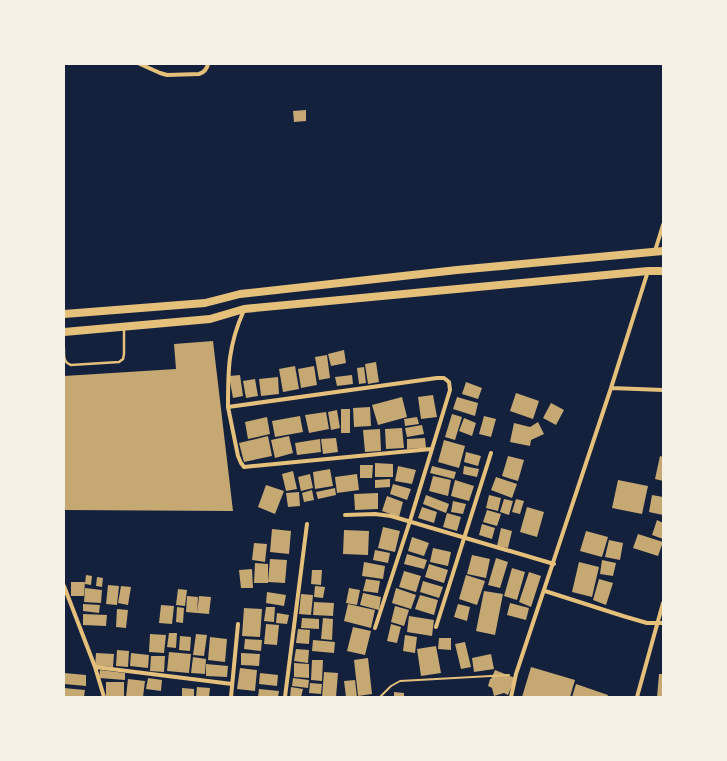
<svg xmlns="http://www.w3.org/2000/svg" width="727" height="761" font-family="Montserrat,sans-serif">
<style>
.building{fill:#c6a872}
.lines{fill:none;stroke-linecap:round;stroke-linejoin:round}
.path{stroke:#e5c07b;stroke-width:2}
.service{stroke:#e5c07b;stroke-width:2.5}
.minor{stroke:#e5c07b;stroke-width:4}
.trunk{stroke:#e5c07b;stroke-width:8}
</style>
<rect width="100%" height="100%" fill="#14213d"/>
<path class="building" d="M306 110V121L294 122 293 111Z
M213 341 233 511 64 510V376L176 369 174 344Z
M344 350 346 363 331 366 328 354Z
M327 355 330 378 319 380 315 357Z
M376 362 379 382 368 384 365 364Z
M295 366 299 389 283 392 279 369Z
M314 366 317 385 301 388 298 369Z
M364 367 366 383 359 384 357 368Z
M240 375 243 396 233 398 229 376Z
M352 375 353 384 337 386 335 377Z
M278 377 279 394 261 396 259 379Z
M255 379 258 396 246 398 243 381Z
M466 382 482 388 478 399 462 394Z
M516 393 539 401 533 419 510 411Z
M433 395 437 417 421 419 418 397Z
M402 397 407 417 378 425 372 405Z
M457 397 478 403 475 416 453 409Z
M551 403 564 410 556 425 543 418Z
M370 407 371 426 354 427 353 408Z
M341 409H350V433H341Z
M337 410 340 428 331 430 328 412Z
M326 412 329 429 309 433 305 415Z
M452 414 462 417 455 440 445 437Z
M300 416 303 432 275 437 272 421Z
M484 416 496 419 491 437 479 434Z
M267 417 270 434 248 439 245 422Z
M417 417 419 424 405 426 404 419Z
M464 418 476 423 472 436 459 431Z
M538 422 544 434 531 440 530 446 510 442 514 423 530 427Z
M422 425 424 434 407 437 405 428Z
M402 428 404 448 386 449 385 429Z
M380 429 381 451 365 452 363 430Z
M268 436 272 456 244 462 239 443Z
M289 436 293 453 275 458 271 440Z
M336 438 338 452 323 454 321 439Z
M425 438 426 448 407 449V439Z
M320 439 321 452 297 455 295 443Z
M444 440 465 446 459 468 438 462Z
M466 452 481 456 478 466 464 462Z
M508 456 524 460 518 481 502 476Z
M660 456 663 457V481L655 479Z
M375 463 393 464V477H375Z
M360 465H373L372 478H360Z
M398 466 416 470 412 484 395 481Z
M432 466 456 472 454 479 430 473Z
M464 466 479 469 477 477 463 474Z
M330 469 333 486 315 489 313 472Z
M293 471 297 489 286 491 282 474Z
M310 474 313 488 301 491 298 477Z
M357 474 359 490 337 493 335 477Z
M433 476 451 480 448 496 429 491Z
M496 477 517 484 512 498 491 490Z
M390 479V487L375 488V480Z
M455 480 474 486 469 501 451 496Z
M618 480 648 486 642 514 612 508Z
M393 484 411 489 407 500 390 494Z
M266 485 284 491 275 514 258 507Z
M335 488 336 495 318 499 316 492Z
M312 490 314 500 304 502 302 493Z
M299 492 300 506 288 507 286 493Z
M378 493V509L355 510 354 494Z
M426 495 449 504 446 513 423 504Z
M489 495 501 498 498 511 486 508Z
M652 495 663 497V515L649 512Z
M387 496 403 502 399 517 382 511Z
M504 499 513 501 509 515 500 512Z
M516 499 524 501 520 514 512 512Z
M453 501 466 504 463 514 451 512Z
M422 507 437 512 434 523 418 518Z
M527 507 544 512 537 537 520 532Z
M487 510 501 514 497 526 483 522Z
M447 513 461 517 457 531 443 527Z
M657 520 663 523V539L652 535Z
M482 524 495 528 492 539 479 535Z
M383 527 400 531 395 552 378 548Z
M501 528 512 531 508 548 497 546Z
M272 529 291 531 289 554 270 552Z
M344 530 369 531 368 555 343 554Z
M586 531 608 537 602 557 580 551Z
M638 534 663 542 658 556 633 548Z
M412 537 429 543 424 556 408 551Z
M609 540 623 543 620 560 605 557Z
M254 543 267 544 265 562 252 560Z
M433 548 451 552 448 566 430 562Z
M375 550 390 553 388 563 373 560Z
M407 554 427 560 424 569 404 564Z
M472 555 490 559 486 578 467 574Z
M496 558 508 562 500 588 488 585Z
M270 559 287 560 285 583 268 582Z
M602 560 616 563 613 576 600 574Z
M364 562 385 566 383 579 362 576Z
M579 562 599 567 592 597 572 592Z
M255 563 268 564V583H254Z
M429 564 448 570 444 583 425 577Z
M512 568 525 572 517 600 504 596Z
M252 569 253 588H241L239 570Z
M312 570H322L321 585 311 584Z
M404 571 421 576 416 592 399 587Z
M529 572 541 576 531 607 519 602Z
M86 575 92 576 91 585 85 584Z
M466 575 485 581 477 605 459 599Z
M97 577 103 578 102 587 96 586Z
M366 579 380 581 378 593 363 591Z
M599 579 613 583 606 605 593 600Z
M423 581 443 587 439 598 420 592Z
M71 582H85L84 596H71Z
M108 585 119 586 117 605 106 604Z
M121 586 131 587 128 605 118 603Z
M315 586 325 587 323 598 314 597Z
M85 588 102 590 101 603 84 602Z
M349 588 360 590 357 605 346 603Z
M396 588 416 595 411 609 392 603Z
M178 589 187 590 185 606 176 605Z
M484 591 503 594 495 635 476 631Z
M267 592 286 595 284 606 266 603Z
M363 593 381 597 379 610 360 605Z
M301 594 313 595 311 615 299 614Z
M420 595 438 600 434 615 415 609Z
M187 596 198 597 197 613 186 612Z
M199 596 211 597 209 614 197 613Z
M314 602 334 603 333 616 313 615Z
M510 603 529 608 526 620 507 615Z
M83 604 100 605 99 613 83 611Z
M348 604 375 610 371 628 344 621Z
M458 604 470 607 467 621 454 617Z
M161 605 174 606 172 624 159 623Z
M395 606 409 610 404 626 391 622Z
M177 607 184 608 183 623 176 622Z
M266 607H275L274 622 264 621Z
M244 608 262 609 260 637 242 636Z
M117 609 128 610 126 628 116 627Z
M277 613 289 615 287 624 276 623Z
M83 614 107 615 106 626 83 625Z
M409 616 434 620 432 636 407 632Z
M302 618 319 619V629L301 628Z
M323 618 333 619 332 640 321 639Z
M266 624 279 625 277 645 264 644Z
M391 624 401 627 397 643 387 641Z
M353 627 371 631 365 655 347 651Z
M298 629 310 630 309 644 296 643Z
M169 633H177L176 648 167 647Z
M150 634 166 635 164 653 149 652Z
M196 634 207 635 204 656 193 655Z
M405 635 417 637 415 653 403 651Z
M180 636 191 637 190 651 179 650Z
M210 637 227 639 225 662 208 660Z
M439 638H451V650L438 649Z
M245 639 262 640 261 651 244 649Z
M313 640 335 642 334 653 312 651Z
M465 642 471 667 461 669 455 644Z
M436 646 441 673 421 676 417 649Z
M296 649 309 650 308 663 294 661Z
M117 650 129 651 128 667 116 666Z
M169 652 191 654 189 673 167 671Z
M96 653 114 654 113 667 95 666Z
M131 653 149 655 148 668 130 666Z
M241 653 260 654 259 666 241 665Z
M491 654 494 669 474 672 472 658Z
M151 656H165L164 672 150 671Z
M193 657 206 659 205 674 191 673Z
M368 658 372 694 358 696 354 660Z
M312 660H323L322 681 311 680Z
M294 663 309 664V678L294 677Z
M206 664 228 666 227 677 206 676Z
M531 667 575 680 570 697H522Z
M240 668 257 670 255 691 237 689Z
M100 670 125 673V680L99 678Z
M495 670 515 678 508 695 504 693 494 696 492 688 488 686 490 679H491Z
M324 672 338 673 336 697H322Z
M64 673 86 675V686L64 684Z
M260 673 278 675 277 686 259 684Z
M659 674H663V697H657Z
M148 678 162 680 161 691 146 689Z
M293 678 309 680 308 688 292 686Z
M128 679 145 681 143 697H126Z
M355 680 357 697H346L344 681Z
M106 682H124V697H106Z
M310 683 322 684 321 694 309 693Z
M576 684 608 695 607 697H572Z
M197 687 210 688 209 697H196Z
M291 687 303 689 301 697H290Z
M64 688 85 690 84 697H64Z
M182 688 194 689V697H182Z
M259 689 279 691 278 697H258Z
M394 692 404 693V697H394Z"/>
<g class="lines">
<path class="path" d="M380 697 391 686 400 681 509 675"/>
<path class="service" d="M64 349C64 356 63 362 71 365L119 362 123 359 124 354V329"/>
<path class="minor" d="M140 64 160 73 167 75 199 74C205 72 207 69 208 64
M655 251 663 225
M611 388 663 390
M228 407C228 369 228 346 244 310
M345 515 375 514 391 516 554 564
M64 586 95 667 104 697
M545 591 623 616 647 623H663
M436 627 491 453
M375 628 410 521 450 390 449 382 444 378H437L228 407 238 456 241 463 244 467 431 449
M95 667 232 684
M231 697 238 624
M285 697 307 524
M511 697 516 674 611 388 648 271
M637 697 663 603"/>
<path class="trunk" d="M64 314 205 303 240 294 457 270 663 251
M64 332 210 319 244 309 648 271H663"/>
</g>
<rect width="727" height="761" fill="none" stroke="#f6f1e7" stroke-width="130"/>
</svg>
* * *
* **GOAL OF THE EXERCISE**:
Where a line above holds the string "lines", copy that line.

* **RESULT OF THIS EXERCISE**:
.lines{fill:none;stroke-linecap:round;stroke-linejoin:round}
<g class="lines">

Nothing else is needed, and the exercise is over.